I’ve been tinkering with a peanut M&M’s® cookie recipe for some time. I’d been trying to make a peanut butter cookie dough as the most obvious accompaniment but finally resolved that the flavour of the M&M’s® was getting lost. I tried a simple chocolate cookie dough recipe today and it worked so much better. I’ve been quite restrained in terms of the M&M’s® to cookie dough ratio and you can go as crazy or as civilised as you like. I found this amount of M&M’s® per cookie was just spot on.

Ingredients
- 2¾ ounces / 75g unsalted butter, softened
- 2¾ ounces / 75g coconut oil
- 5¼ ounces / 150g light brown sugar
- 2¾ ounces / 75g caster sugar
- 5¼ ounces / 150g plain flour
- 2¾ ounces / 75g bread flour
- ½ teaspoon of bicarbonate of soda
- ½ teaspoon of baking soda
- 4 tablespoons of cocoa
- pinch of salt
- 1 large egg and 1 egg yolk
- 1 teaspoon of vanilla essence
- 2 large bags peanut M&M’s®
Method
Preheat the oven to 170°C (150°C fan) 338°F (302°F fan) and line 3 baking sheets with baking parchment.
In a freestanding mixer with the paddle attachment, cream together the butter, coconut oil and sugars until smooth.
Sift the flours, bicarbonate of soda, baking powder, cocoa and salt into a large bowl.
In a jug beat the eggs with the vanilla before adding to the butter/sugar and mix until well combined.
Add the wet ingredients to the dry ingredients and stir with a large wooden spoon until combined.
Make large 1/8th cup sized mounds of dough and divide between the baking sheets, leaving plenty of space between each to allow for spreading. I get a yield of 18 cookies.
Press your M&M’s® into each mound of cookie dough. They’ll look a little crowded right now but as the cookie spreads the M&M’s® will travel with them and spread out evenly as if by magic!

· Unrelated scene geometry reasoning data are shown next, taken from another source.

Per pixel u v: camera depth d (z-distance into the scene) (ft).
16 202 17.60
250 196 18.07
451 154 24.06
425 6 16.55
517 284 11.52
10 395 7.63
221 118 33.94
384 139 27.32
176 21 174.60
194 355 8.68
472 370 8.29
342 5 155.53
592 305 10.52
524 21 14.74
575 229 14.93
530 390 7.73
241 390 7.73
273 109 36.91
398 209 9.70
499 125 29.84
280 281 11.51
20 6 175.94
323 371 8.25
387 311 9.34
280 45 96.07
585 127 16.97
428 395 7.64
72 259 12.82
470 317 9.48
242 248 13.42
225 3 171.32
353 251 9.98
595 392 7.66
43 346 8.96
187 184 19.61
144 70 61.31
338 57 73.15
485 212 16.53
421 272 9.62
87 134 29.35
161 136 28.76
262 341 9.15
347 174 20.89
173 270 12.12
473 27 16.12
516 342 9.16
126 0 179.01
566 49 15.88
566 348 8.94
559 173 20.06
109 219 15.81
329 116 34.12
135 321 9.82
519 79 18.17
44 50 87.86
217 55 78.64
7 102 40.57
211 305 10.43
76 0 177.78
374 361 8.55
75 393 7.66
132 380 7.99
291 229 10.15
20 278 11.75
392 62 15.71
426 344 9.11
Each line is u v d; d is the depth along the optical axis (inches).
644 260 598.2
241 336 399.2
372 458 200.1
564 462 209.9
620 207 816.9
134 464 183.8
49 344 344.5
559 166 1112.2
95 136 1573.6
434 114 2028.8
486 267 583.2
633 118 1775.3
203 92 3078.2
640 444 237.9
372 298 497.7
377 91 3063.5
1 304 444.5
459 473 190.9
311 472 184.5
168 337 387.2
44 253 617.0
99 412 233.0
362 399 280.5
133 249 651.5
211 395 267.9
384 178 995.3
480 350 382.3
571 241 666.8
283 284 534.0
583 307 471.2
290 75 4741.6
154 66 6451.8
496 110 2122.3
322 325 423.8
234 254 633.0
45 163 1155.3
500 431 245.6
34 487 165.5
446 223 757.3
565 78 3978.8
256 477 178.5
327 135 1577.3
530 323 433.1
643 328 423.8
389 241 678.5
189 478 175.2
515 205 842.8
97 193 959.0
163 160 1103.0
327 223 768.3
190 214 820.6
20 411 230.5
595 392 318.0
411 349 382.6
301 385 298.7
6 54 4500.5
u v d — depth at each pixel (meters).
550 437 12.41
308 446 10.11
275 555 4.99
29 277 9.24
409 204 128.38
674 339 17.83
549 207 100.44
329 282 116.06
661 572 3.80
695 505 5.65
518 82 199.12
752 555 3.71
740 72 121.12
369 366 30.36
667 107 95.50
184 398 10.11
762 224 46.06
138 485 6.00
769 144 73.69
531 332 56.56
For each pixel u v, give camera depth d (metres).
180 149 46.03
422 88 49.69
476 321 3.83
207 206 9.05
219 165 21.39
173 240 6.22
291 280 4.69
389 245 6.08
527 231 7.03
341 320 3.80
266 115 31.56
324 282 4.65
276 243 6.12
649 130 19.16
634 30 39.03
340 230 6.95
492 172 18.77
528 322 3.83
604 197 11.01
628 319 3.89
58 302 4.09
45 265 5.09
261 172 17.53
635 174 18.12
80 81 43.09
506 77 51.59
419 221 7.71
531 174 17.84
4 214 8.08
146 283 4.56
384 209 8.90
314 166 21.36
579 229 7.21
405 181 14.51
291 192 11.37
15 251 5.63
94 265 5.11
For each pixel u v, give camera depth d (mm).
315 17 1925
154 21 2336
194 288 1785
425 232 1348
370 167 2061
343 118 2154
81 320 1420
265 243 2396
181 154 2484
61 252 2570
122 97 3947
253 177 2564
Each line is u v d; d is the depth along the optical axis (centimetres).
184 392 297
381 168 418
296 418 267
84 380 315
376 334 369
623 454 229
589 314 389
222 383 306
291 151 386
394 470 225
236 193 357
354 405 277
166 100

Bake for 10-12 minutes then transfer to a wire rack to cool.
Trivia
M&M’s® are manufactured by Mars Incorporated. They were first produced in the USA in 1941 but are now sold in over a hundred countries. The candy coating was a solution to helping US soldiers to carry chocolate without it melting, as reflected by the company’s longest-lasting advertisement slogan: “Melts in your mouth, not in your hand.”